Diário de Notícias


Carga policial evita invasão de Alvalade

(às 02:40 de 2009-11-02)

Os adeptos furiosos com o quarto jogo consecutivo sem vencer pediram a demissão de Paulo Bento. Atiraram pedras à polícia, que respondeu com balas de borracha

A crise agudizou-se ainda mais em Alvalade, depois de ontem o Sporting ter somado, frente ao Marítimo, o quarto jogo sem vencer em partidas da Liga. Com o apito final do árbitro Cosme Machado, viram--se de imediato tarjas com fundo negro que diziam "RUA", que misturados com os fortes assobios faziam pressupor que a noite iria ser tudo menos calma em Alvalade.

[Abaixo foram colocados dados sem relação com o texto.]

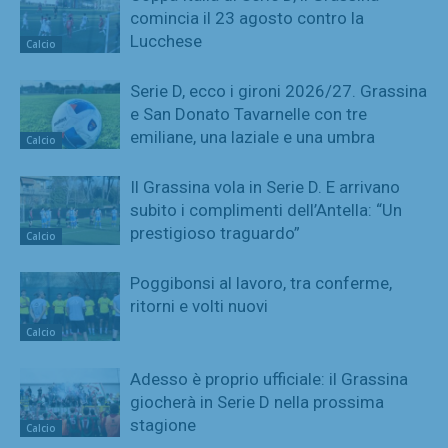
comincia il 23 agosto contro la
Lucchese
Calcio
Serie D, ecco i gironi 2026/27. Grassina
e San Donato Tavarnelle con tre
emiliane, una laziale e una umbra
Calcio
Il Grassina vola in Serie D. E arrivano
subito i complimenti dell’Antella: “Un
prestigioso traguardo”
Calcio
Poggibonsi al lavoro, tra conferme,
ritorni e volti nuovi
Calcio
Adesso è proprio ufficiale: il Grassina
giocherà in Serie D nella prossima
stagione
Calcio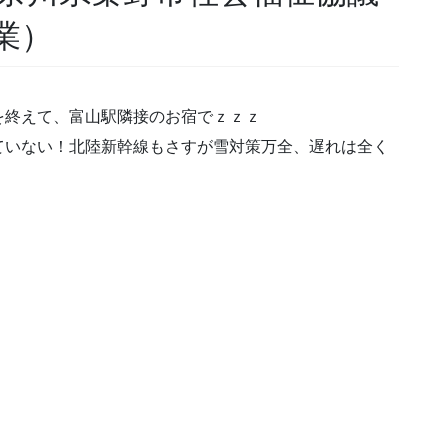
業）
を終えて、富山駅隣接のお宿でｚｚｚ
ていない！北陸新幹線もさすが雪対策万全、遅れは全く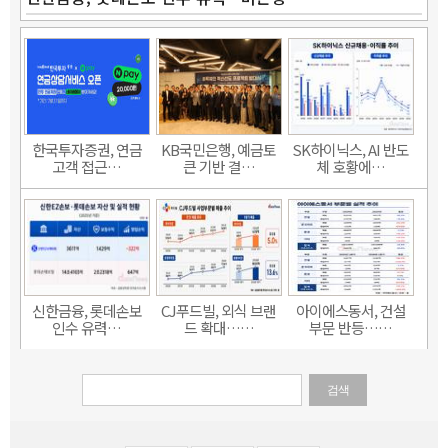
한국투자증권, 연금
KB국민은행, 예금토
SK하이닉스, AI 반도
고객 접근…
큰 기반 결…
체 호황에…
신한금융, 롯데손보
CJ푸드빌, 외식 브랜
아이에스동서, 건설
인수 유력…
드 확대……
부문 반등……
검색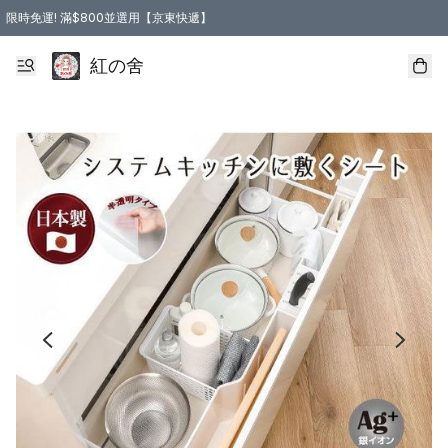
限時免運! 滿$800並選用【京東快遞】
紅の舍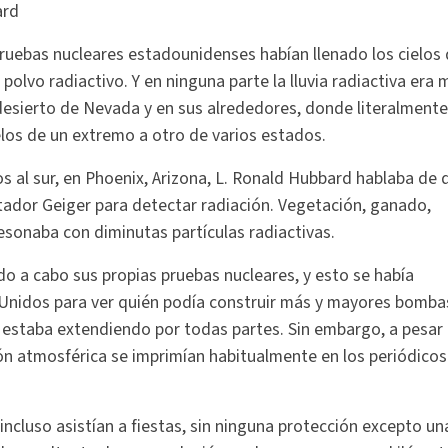
ard
ruebas nucleares estadounidenses habían llenado los cielos
olvo radiactivo. Y en ninguna parte la lluvia radiactiva era 
 desierto de Nevada y en sus alrededores, donde literalmente
elos de un extremo a otro de varios estados.
s al sur, en Phoenix, Arizona, L. Ronald Hubbard hablaba de 
tador Geiger para detectar radiación. Vegetación, ganado,
resonaba con diminutas partículas radiactivas.
do a cabo sus propias pruebas nucleares, y esto se había
 Unidos para ver quién podía construir más y mayores bomba
e estaba extendiendo por todas partes. Sin embargo, a pesar
ción atmosférica se imprimían habitualmente en los periódicos
incluso asistían a fiestas, sin ninguna protección excepto un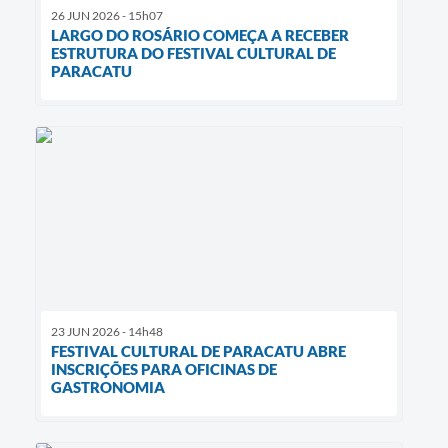
26 JUN 2026 - 15h07
LARGO DO ROSÁRIO COMEÇA A RECEBER
ESTRUTURA DO FESTIVAL CULTURAL DE
PARACATU
23 JUN 2026 - 14h48
FESTIVAL CULTURAL DE PARACATU ABRE
INSCRIÇÕES PARA OFICINAS DE
GASTRONOMIA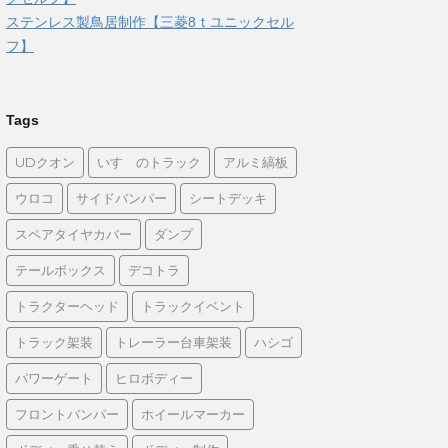
ステンレス製鳥居制作【三菱8ｔユニックセル
フ】
Tags
UDクオン
いすゞのトラック
アルミ縞板
ウロコ
サイドバンパー
シートデッキ
スペアタイヤカバー
ダンプ
テールボックス
デコトラ
トラクターヘッド
トラックイベント
トラック架装
トレーラー台車架装
ハシゴ
パワーゲート
ヒロボディー
フロントバンパー
ホイールマーカー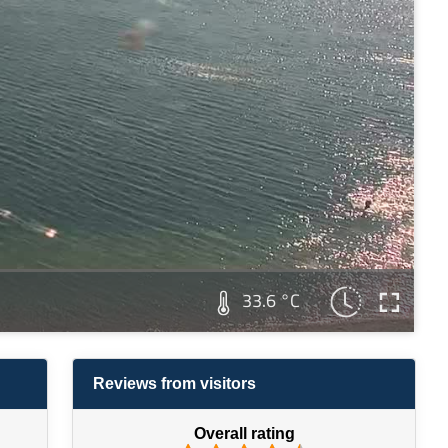
33.6 °C
Reviews from visitors
Overall rating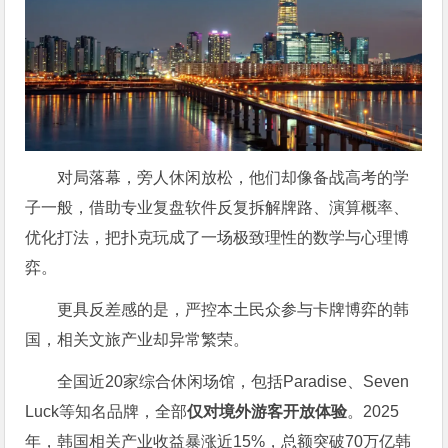
对局落幕，旁人休闲放松，他们却像备战高考的学
子一般，借助专业复盘软件反复拆解牌路、演算概率、
优化打法，把扑克玩成了一场极致理性的数学与心理博
弈。
更具反差感的是，严控本土民众参与卡牌博弈的韩
国，相关文旅产业却异常繁荣。
全国近20家综合休闲场馆，包括Paradise、Seven
Luck等知名品牌，全部
仅对境外游客开放体验
。2025
年，韩国相关产业收益暴涨近15%，总额突破70万亿韩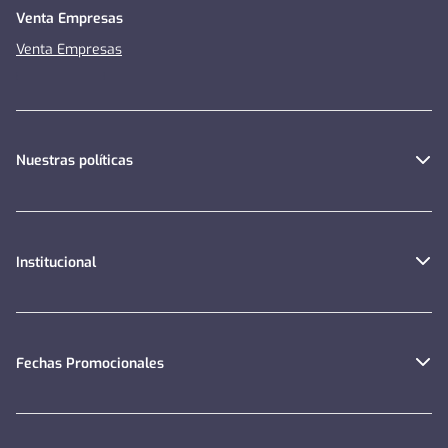
Venta Empresas
Venta Empresas
Nuestras políticas
Institucional
Fechas Promocionales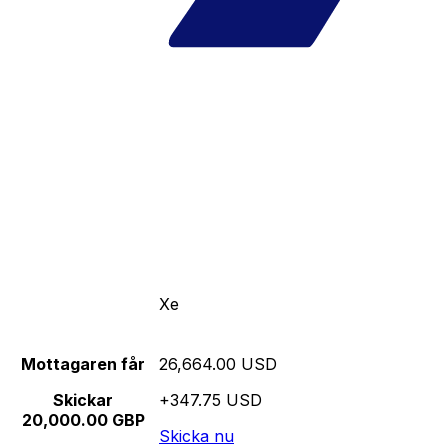
Xe
Mottagaren får
26,664.00 USD
Skickar
+347.75 USD
20,000.00 GBP
Skicka nu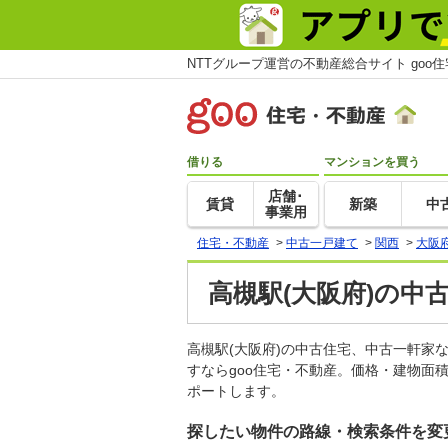
NTTグループ運営の不動産総合サイト goo
借りる
マンションを買う
店舗･
賃貸
新築
中
事業用
住宅・不動産
>
中古一戸建て
>
関西
>
大阪
高槻駅(大阪府)の中
高槻駅(大阪府)の中古住宅、中古一軒
すならgoo住宅・不動産。価格・建物面
ポートします。
探したい物件の路線・検索条件を変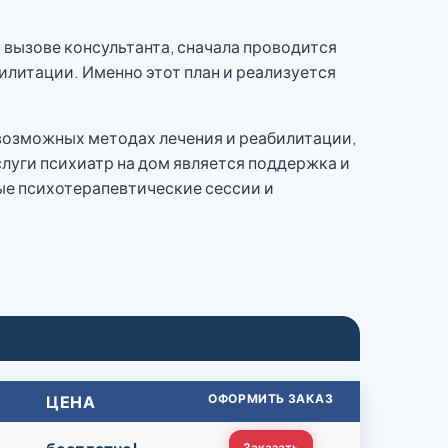
 вызове консультанта, сначала проводится
илитации. Именно этот план и реализуется
 возможных методах лечения и реабилитации,
луги психиатр на дом является поддержка и
е психотерапевтические сессии и
ЦЕНА
ОФОРМИТЬ ЗАКАЗ
Заказать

No momento em que os jogadores abandonavam o relvado, muitos adeptos deixaram as bancadas para protestar na parte de fora do recinto. O superintendente Costa Ramos, que comandou a força da PSP no local, revelou que houve mesmo uma "tentativa de invasão" no hall principal do recinto, protagonizado por cerca de 20 adeptos. "Foram impedidos de entrar", acrescentou, tendo para isso os agentes utilizado bastões para demover o grupo. Antes já outros adeptos haviam sido "repelidos" do piso -1 do estádio.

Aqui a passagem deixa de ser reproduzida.